Of course, color contrast isn’t always used to call attention to text. If you’re looking to put two different contrasting colors together to draw the eye to something specific on the page, you can choose between dramatically different colors and the more subtle contrast that is caused by changes in shade, tint and saturation.
Color contrast plays a huge role in getting your CTA or button standing out. This should go without saying but when the user is skimming the landing page or your article, a CTA with a different color than the page will grab their attention.
This all sounds good but in order to see it in action we should take a look at some companies that are using color contrast to their advantage.
Teamweek is by far one of the best examples I can give you. As you can see in the image above, although the plans are all a different color, the contrast between the turquoise button and the rest of the page still does an amazing job drawing your attention to the CTA.
The same thing happens on their sign-up page. Although the page is rich in colors and patterns, the user’s attention is redirected to the center of the page.

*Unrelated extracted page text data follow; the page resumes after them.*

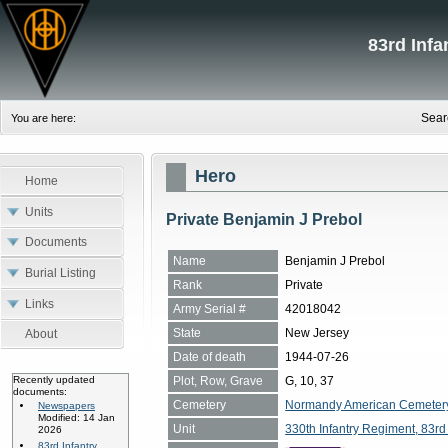
83rd Inf
Sear
You are here:
Hero
Home
Units
Private Benjamin J Prebol
Documents
Name
Benjamin J Prebol
Burial Listing
Rank
Private
Links
Army Serial #
42018042
State
New Jersey
About
Date of death
1944-07-26
Plot, Row, Grave
G, 10, 37
Recently updated
documents:
Cemetery
Normandy American Cemetery, 
Newspapers
Modified: 14 Jan
Unit
330th Infantry Regiment, 83rd 
2026
83rd Infantry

Trip Advisor does a nice job of using contrasting colors and white space to direct each user’s eyes to the most important aspects of their search results. The mixture of green and yellow is pleasing to the eye, and they kept the classic blue hyperlink color to make it easy for people to know where to click to learn more. Even better, they chose a bold yellow with black text for their “show prices” button, which stands out so much that people are virtually certain to engage with this call-to-action.

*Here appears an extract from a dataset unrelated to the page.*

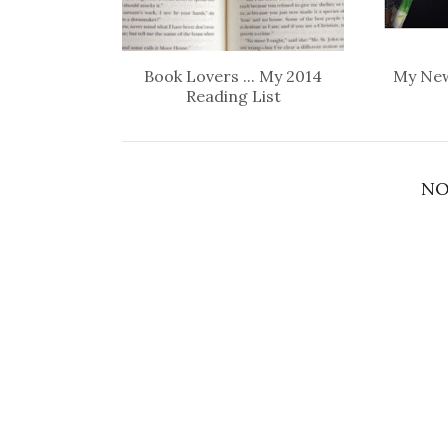
Book Lovers ... My 2014
My New
Reading List
NO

Another prime example of how to use contrasting colors to your advantage can be found at CheeseSurvivalKit.com. Alternating between open and negative space with their choice of white and gray pulls the eye in. Topping off this combination with a splash of red helps ensure that website visitors will be visually intrigued enough to stick around.
What Every Designer Needs to Know
Approximately 8 percent of men worldwide suffer from some form of color-blindness. This condition is much rarer in women, but 1 out of every 17 people with color-blindness is female. In total, 4.5 percent of the world’s population does not see all colors as the rest of the world does.

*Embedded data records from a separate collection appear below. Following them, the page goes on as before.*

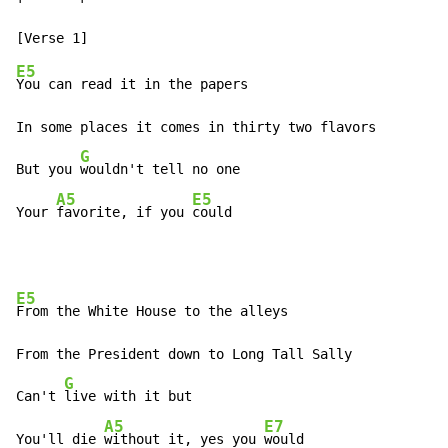
E5
You can read it in the papers

In some places it comes in thirty two flavors

G
But you 
wouldn't tell no one

A5
E5
Your 
favorite, if you 
could
E5
From the White House to the alleys

From the President down to Long Tall Sally

G
Can't 
live with it but

A5
E7
You'll die 
without it, yes you 
would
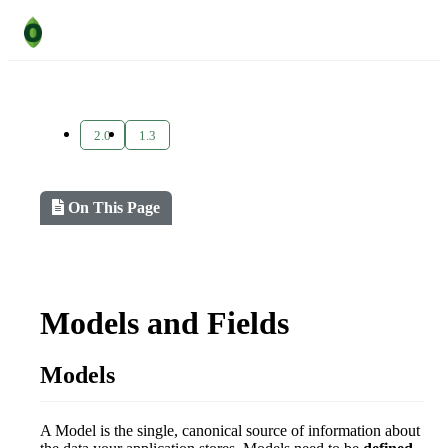
2.0
1.3
On This Page
Models and Fields
Models
A Model is the single, canonical source of information about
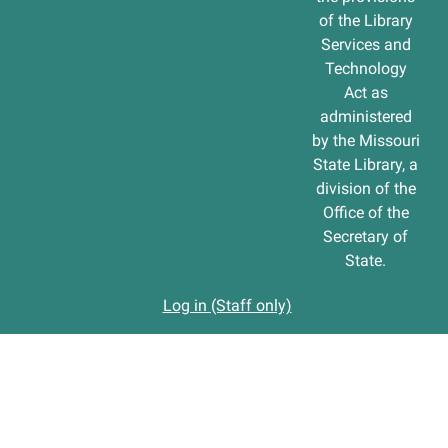
of the Library
Services and
Technology
Act as
administered
by the Missouri
State Library, a
division of the
Office of the
Secretary of
State.
Log in (Staff only)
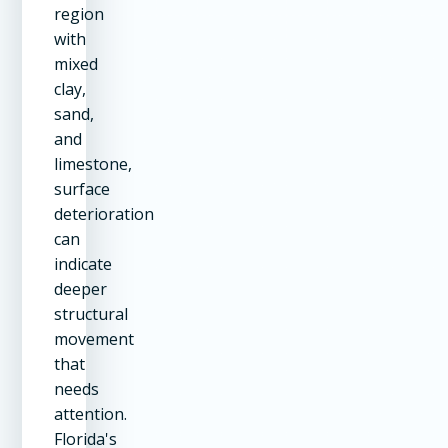
region
with
mixed
clay,
sand,
and
limestone,
surface
deterioration
can
indicate
deeper
structural
movement
that
needs
attention.
Florida's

This may seem like a small enough percentage that you wouldn’t cater to their needs. However, the reality is that in the UK alone, 2.7 million people are colorblind. This is something designers really need to consider, especially if they’re creating something that is targeted at men.
Red/green blindness is the most common version of color-blindness. What this means is that the red and green elements of any color will not have their true appearance to these individuals. For instance, a person with red/green blindness will perceive purple as blue. This happens because they’re unable to see the red tone that helps differentiate purple from blue.
As you can imagine, this makes the process of choosing the perfect color contrast even more difficult. If you were to choose green as your primary background color or even as a font color, 4.5 percent of your intended viewing audience may not be able to accurately see everything. They may not even be able to read the words very well depending on the hue you chose and how severe their color-blindness is.
The Bottom Line
Ultimately, a color contrast should make both elements stand out, but especially the element that is most important. In other words, if you’re putting text on a colorful background or image, make sure that the words are easy to see and read. Keep your audience in mind and try to steer clear of color combinations that would make the final result difficult for people with color-blindness.